One so killed was Celestino dos Anjos and his daughter-in-law Hare Kaik, the pregnant wife of resistance leader Virgilio dos Anjos.
Celestino had been trained in Australian and after parachuting back
into Timor with the 2/4th Independent Company, the only one of his
countrymen to do so, remained a loyal Australia ally behind Japanese
lines.
On September 27, 1983, in retaliation for Virgilio dos Angos’
resistance activities, Indonesian troops directed by General Benny
Murtani massacred hundreds of villagers in the Kraras district.
Celestino dos Anjos and Hare Kaik were forced to dig their own grave before being shot.
They were just two of too many East Timorese abandoned by Australian political pragmatism.
In October 1991 a delegation from the Portuguese parliament and UN
United Nations Special Rapporteur for Human Rights on Torture was
scheduled to visit East Timor.
The Indonesians objected to an Australian journalist Jill Jolliffe accompanying the delegation.
Portugal then cancelled the visit causing tensions in Dili to
escalate and pro-independence supporters to seek sanctuary in the Igreja
de São António de Motael.
Scuffles broke out between pro-independence supporters and
integrationists in which two people were killed, including Sebastião
Gomes.
When the mourners arrived at Santa Crux a fortnight later on November
12, more scuffles erupted in which it was alleged an Indonesian major
was stabbed.
There is a narrow road separating Santa Cruz cemetery and a Muslim cemetery established after the Indonesian occupation.
About 200 Indonesian troops lined up along the fence to the Muslim
cemetery facing the protesting mourners directly opposite, a distance of
a few metres.
After the confrontation with the major, the Indonesians opened fire
at the hundreds of mostly young mourners lined up along and on top of
the Santa Cruz fence.
They were unaware the moment was being filmed by British journalist Max Stahl.
He recorded the panic and carnage as East Timorese, mostly students attempted to flee the scene.

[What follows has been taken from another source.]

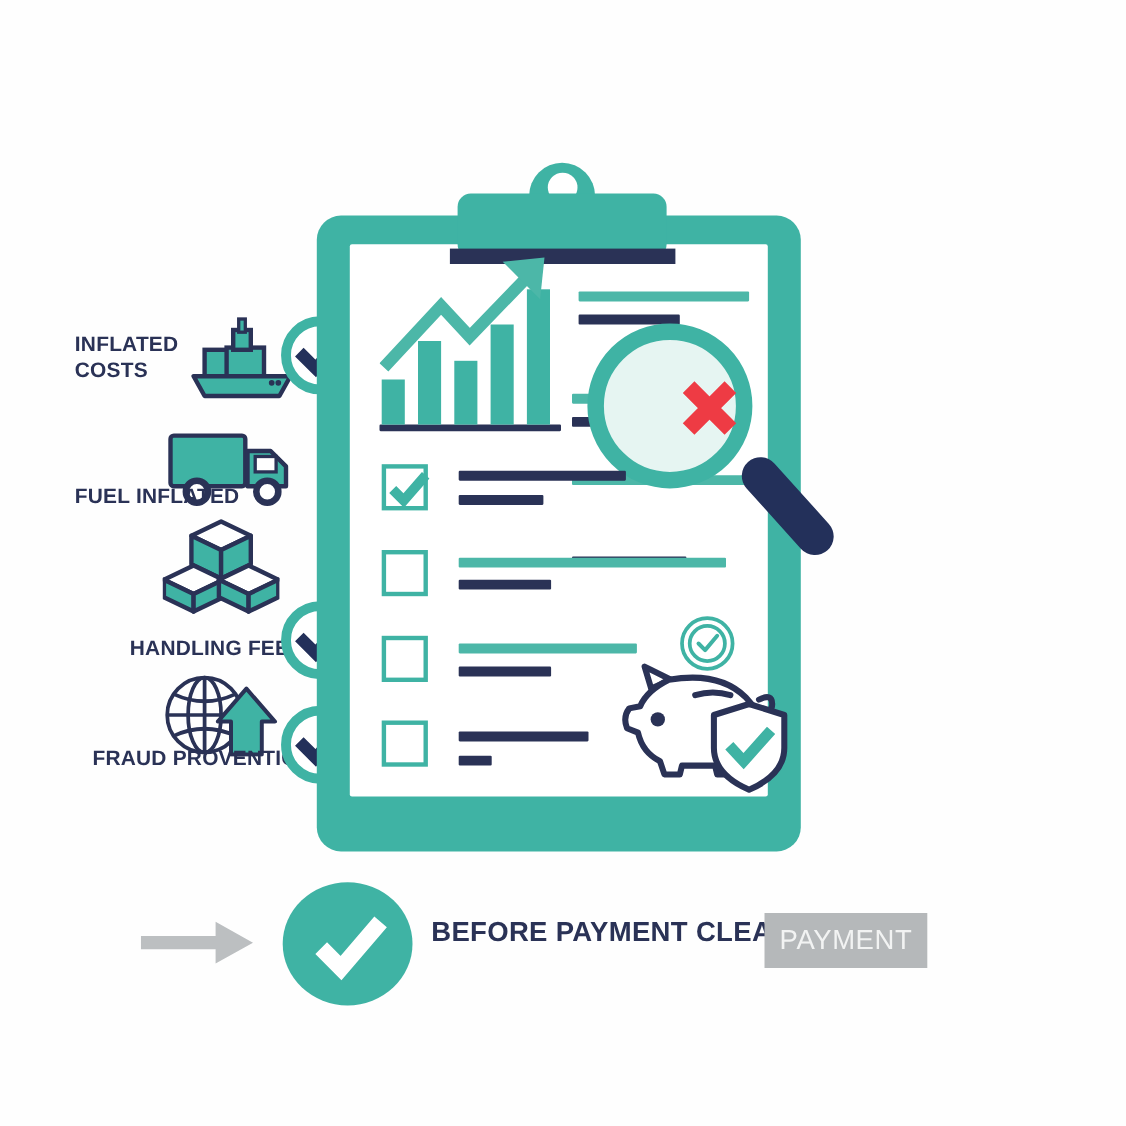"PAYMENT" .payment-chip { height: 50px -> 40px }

Although the exact number is unknown approximately 250 people including New Zealand student Kamal Bamadhaj were killed.
An unrepentant Indonesian army removed many bodies, burying them in unmarked graves.
They also “disappeared” wounded from hospitals.
Bodies are still being discovered and recovered, and the stories being displayed in Dili’s Resistance Museum.
The Santa Cruz massacre alerted the world to Indonesia’s brutality in
East Timor, ultimately creating the circumstances in which an
international military force led by current governor-general Sir Peter
Cosgrove was able to free them from occupation.
Santa Cruz’s martyrs paid a terrible price though 25 years later a
vibrant, recovering independent sovereign nation, Timor-Leste, is their
legacy.
Lest we forget.
Ross Eastgate is a military historian, writer and columnist with
The Townsville Bulletin. He is a graduate of the Royal Military College
Duntroon, a veteran of service in PNG, the Middle East and East Timor,
and a long-term RSL member. Ross recently returned to East Timor with
Timor Awakening, an initiative of Veterans’ Care and RSL Queensland.